Kenny Shiels has pleaded with the Northern Ireland Executive to let his side play matches before April's Euro 2022 play-off with Ukraine.
A 6-0 defeat by England in February is NI's sole friendly between December's qualifiers and the historic play-offs.
NI have previously played under-17 teams to build conditioning but only the men's and women's Irish Premiership are allowed under current restrictions.
"Please give us those games, we really need them," said Shiels.
Northern Ireland will travel to Ukraine in the first leg before hosting the reverse fixture between 7-13 April in their bid to reach a first-ever major tournament.
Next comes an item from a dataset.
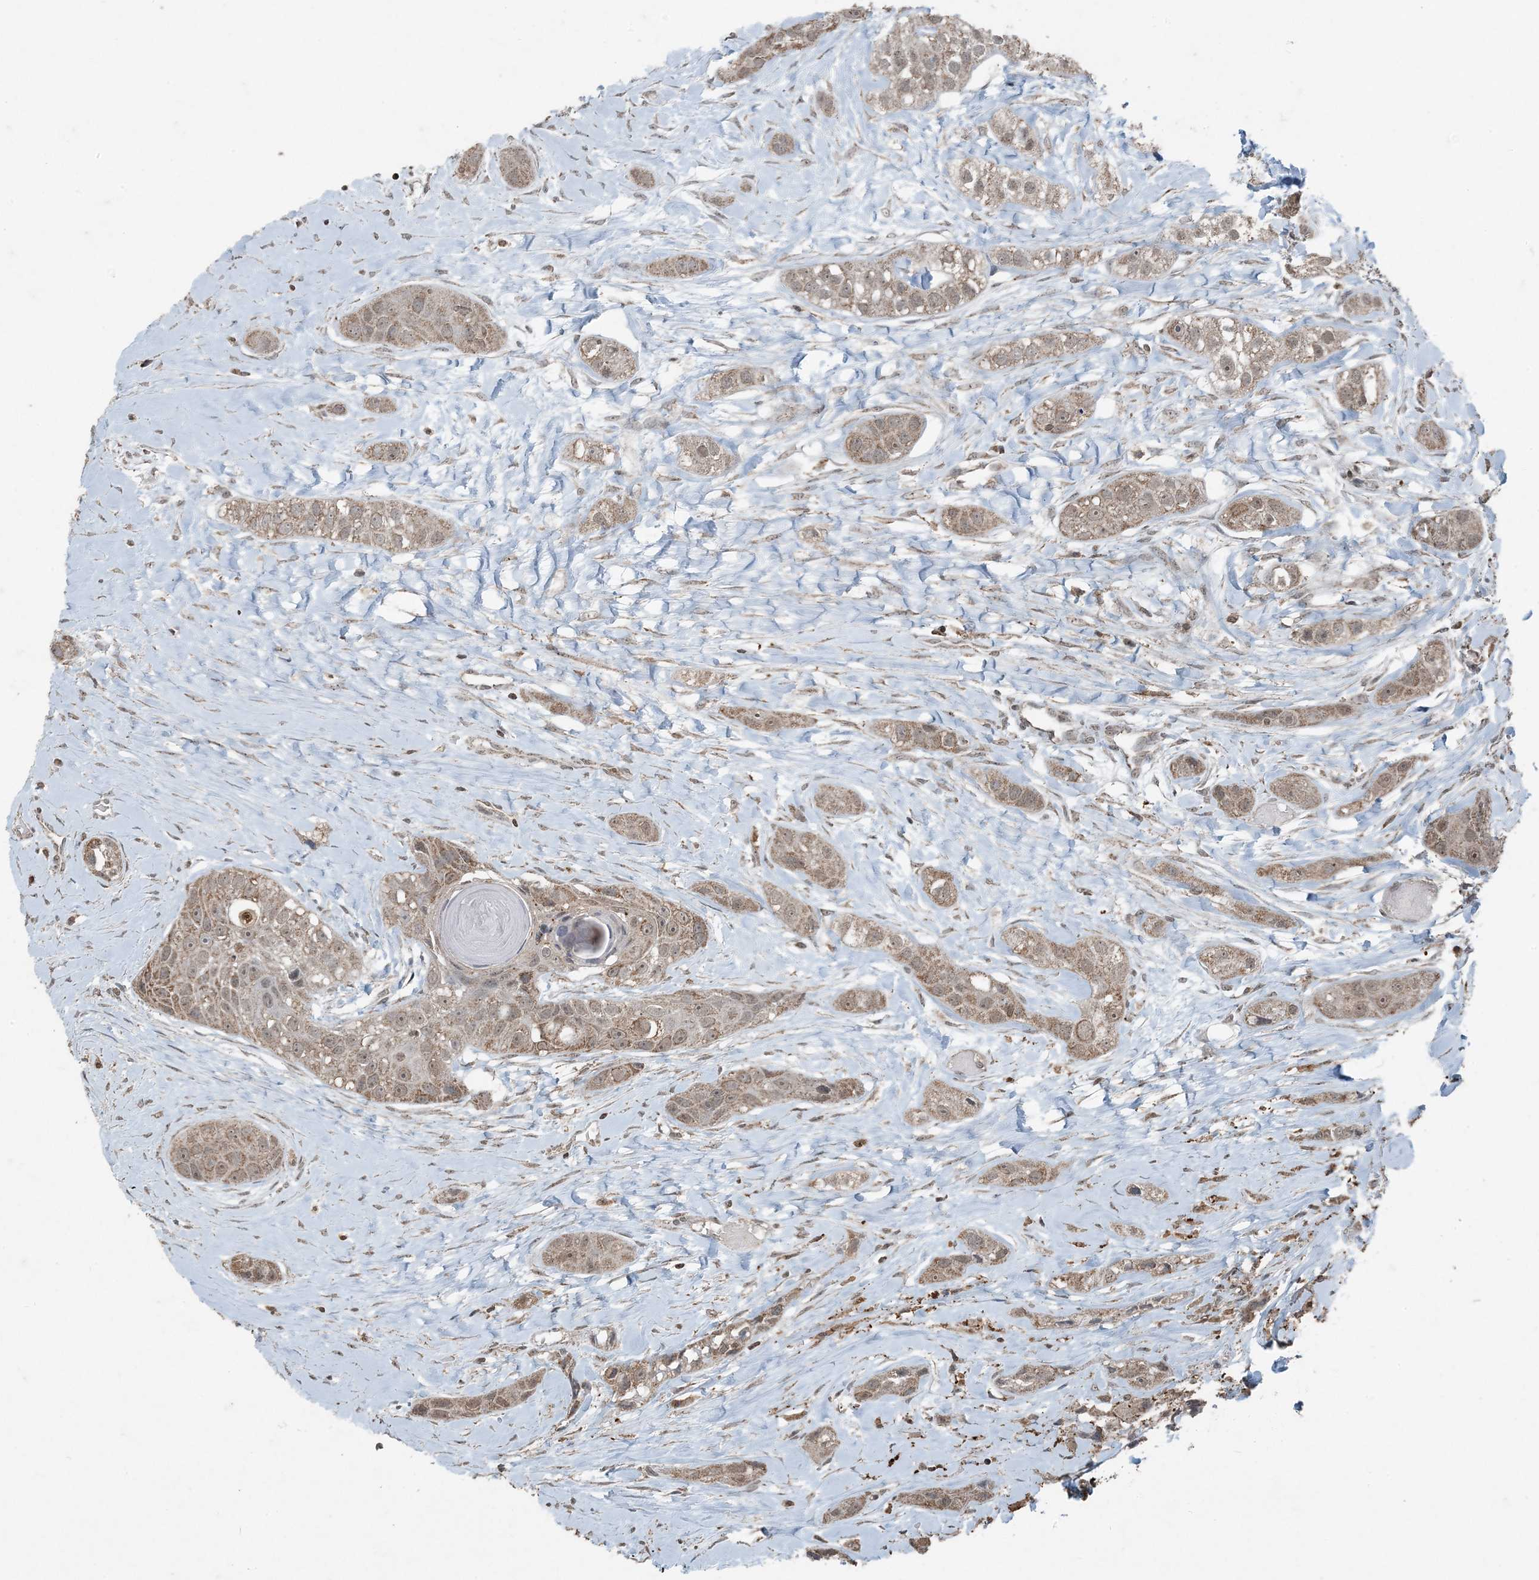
{"staining": {"intensity": "moderate", "quantity": ">75%", "location": "cytoplasmic/membranous,nuclear"}, "tissue": "head and neck cancer", "cell_type": "Tumor cells", "image_type": "cancer", "snomed": [{"axis": "morphology", "description": "Normal tissue, NOS"}, {"axis": "morphology", "description": "Squamous cell carcinoma, NOS"}, {"axis": "topography", "description": "Skeletal muscle"}, {"axis": "topography", "description": "Head-Neck"}], "caption": "Head and neck cancer (squamous cell carcinoma) stained with a protein marker displays moderate staining in tumor cells.", "gene": "GNL1", "patient": {"sex": "male", "age": 51}}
The Women's Premiership in Northern Ireland ended in December and the new season is not set to begin until after the play-offs take place. The vast majority of Shiels' squad belong in the domestic league and haven't played competitive football since the win over the Faroe Islands at the beginning of December.
Prior to the four qualifiers with Belarus and the Faroe Islands in the autumn, Shiels' side played friendlies against Irish League youth teams - including boys sides from Glentoran, Cliftonville, Coleraine and Moyola Park.
However under the current restrictions these friendlies would not be allowed to take place and, after a heavy defeat by England, Shiels believes his team need support from the government at Stormont if they are to make more history.
In a statement the Irish FA said it is "in constant dialogue with the NI Executive on all footballing matters" but it is understood that the association has not yet asked Stormont about considering granting an exception to the women's senior team.
"We were brave to take the England game on because our girls haven't played for months. We needed three games and two of them were wiped out. That was difficult for us," said Shiels.
"The same thing will happen as they did against England unless we get three of four practice matches - which we aren't allowed to do at the moment.
"We would love to have friendly games against boys teams, for example Glentoran, Coleraine or Linfield under-17s like we did in the summer, but it's not allowed.
"I don't want it to be like lambs to the slaughter like it was against England, I want there to be match fitness and for us to prepare professionally.
"I would plead with the Northern Ireland Executive, please alleviate the stress on these young girls because we still cannot have matches."
Play-off 'a changing point'
Shiels believes Ukraine "are a tough test" and added that preparation was paramount.
"This is going to be a changing point for the women's game in Northern Ireland. That's how important it is," added the 64-year-old.
"We are not just carrying this for our nation and our players, but the younger generation coming through.
"We have had a lot of obstacles along the way but this is the biggest one. What we learned from the England game was you cannot play against the best players in the world if you are a small country without maximum conditioning.
"If we had of been conditioned we would have got so much more from it. We don't want the same thing to happen again. Give us that pathway and don't nullify it, please. That's all I ask."
Shiels cited the Ireland rugby team in the Six Nations and Ireland hockey team, who recently played matches in Spain and will host Great Britain later in March, and asked for "parity" between the sports.
"We played Cliftonville and it was magnificent preparation before going to Belarus. It helped us so much because we were stronger and quicker, and the England game can do that for us now. That gave us so much preparation for the qualifiers. Now that has been taken away.
"We want the Executive to recognise that we are working hard, this means so much to our nation and say, 'let's get behind them and alleviate these restrictions'. It would only be small but it would mean so much to us.
"If we haven't got conditioning then that will set us back considerably. You need it to be more adept at the game. That's why it is important that we get playing these games because we are representative of the whole nation."
"If we can get through these games with Ukraine it is massive to what that will bring to all the young nine, 10 or 11-year olds. What a brilliant opportunity for them to dream and say, 'I want to be like that'."